それを見たガルマは豪快に笑い、田中の肩に手を置きながら「落ち着いて飲め」と一言掛ける。恥ずかしくなった田中は、今度は打って変わってちびちびとユズスを口にする。それでも喉からは喘鳴が聞こえ、噎せそうになるのを抑えているのが垣間見えた。
「幸いな事に、濾す前のそれは生薬にも使われるものでな。君の喉も直に癒えるだろう」
満面の笑みで語る姿は好々爺のようだが、その体格は酒場に居たキョジンと良い勝負をしそうな巨体で、笑顔ですら威圧感を醸し出している。しかし、彼の言う通り、田中の呼吸は少しずつ落ち着いていった。
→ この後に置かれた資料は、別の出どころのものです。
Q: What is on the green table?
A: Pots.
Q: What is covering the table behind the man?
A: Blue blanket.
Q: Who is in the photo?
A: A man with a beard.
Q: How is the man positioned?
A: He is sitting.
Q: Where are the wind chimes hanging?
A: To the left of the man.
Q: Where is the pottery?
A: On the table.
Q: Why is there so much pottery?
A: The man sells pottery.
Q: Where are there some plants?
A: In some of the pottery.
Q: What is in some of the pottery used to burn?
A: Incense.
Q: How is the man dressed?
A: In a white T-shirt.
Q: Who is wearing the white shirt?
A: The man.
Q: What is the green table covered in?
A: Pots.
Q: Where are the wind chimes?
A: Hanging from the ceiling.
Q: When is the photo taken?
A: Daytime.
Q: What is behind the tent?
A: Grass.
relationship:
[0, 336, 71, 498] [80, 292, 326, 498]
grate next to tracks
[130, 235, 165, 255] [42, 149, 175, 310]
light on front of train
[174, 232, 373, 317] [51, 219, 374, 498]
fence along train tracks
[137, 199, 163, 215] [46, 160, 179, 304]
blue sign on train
「まあ緊張するのも無理はない、儂の見た目は厳ついからのう」
そう高らかに笑っていたが、ブシドウにした行いが一番の原因だという事に彼自身は気づいていなかった。
田中は顔が引き攣りそうになっているのに気づき、隠すようにユズスを口に含む。
ひとしきり笑い終えたガルマは既に机の上にあるスキル鑑定の用紙に目をやり、両肘を机の上に立てて両手を口元で組んだ。
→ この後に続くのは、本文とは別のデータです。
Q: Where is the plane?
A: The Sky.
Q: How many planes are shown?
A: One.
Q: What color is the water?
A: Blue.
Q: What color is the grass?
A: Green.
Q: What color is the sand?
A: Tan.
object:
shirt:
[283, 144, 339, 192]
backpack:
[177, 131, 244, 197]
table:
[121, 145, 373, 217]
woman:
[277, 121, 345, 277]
「キョウカンから聞いた話によると、君のスキルは何やら特殊らしいのう」
ガルマは用紙を机の上で反転させ、田中に見えるよう滑らした。
「君には読めるか、この字が。自分のスキルの事じゃ、もしかしたら読めると思っているんじゃが」
田中は文字を見つめるが、そもそも彼はこの世界の文字が読めない。彼は迷っていたが、正直にそれを告げる。
「なに!? お主、文字が読めぬのか!?」
取り繕っていたような言葉遣いを忘れるほどガルマは衝撃を受け、その身を乗り上げる。そして我に返り、近づけていた顔をゆっくりと離した。
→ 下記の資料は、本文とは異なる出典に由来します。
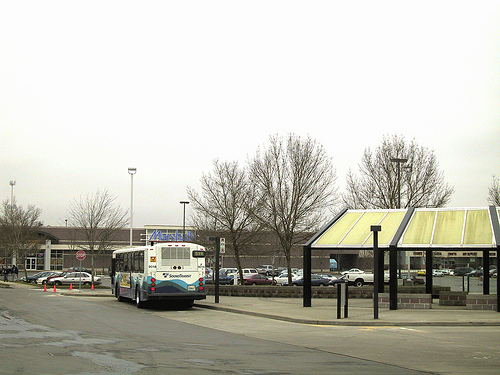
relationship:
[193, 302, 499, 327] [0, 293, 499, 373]
edge of a road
「失礼した、あまりにも衝撃的でな……君の見た目だと、文字が読めないでどう生活してきたのか不思議でならんかったんじゃ」
ガルマの言うことは尤もで、田中は押し黙ってしまう。
静かな空間には二人が出す音以外は何も聞こえず、しばしの静寂が包み込む。
田中の反応をどう捉えたのか、ガルマは腕を組んで遠くを見つめる。
「まあ、儂の言葉はわかるようじゃし、今まで冒険者の登録すらしていないのなら、そんな生い立ちも有りうるわな。余計な詮索をするつもりは無い、安心せい」
含み笑いと共に、ガルマは目を瞑って何度か頷く。
田中はほっとした顔で、深く息を吸って、吐いた。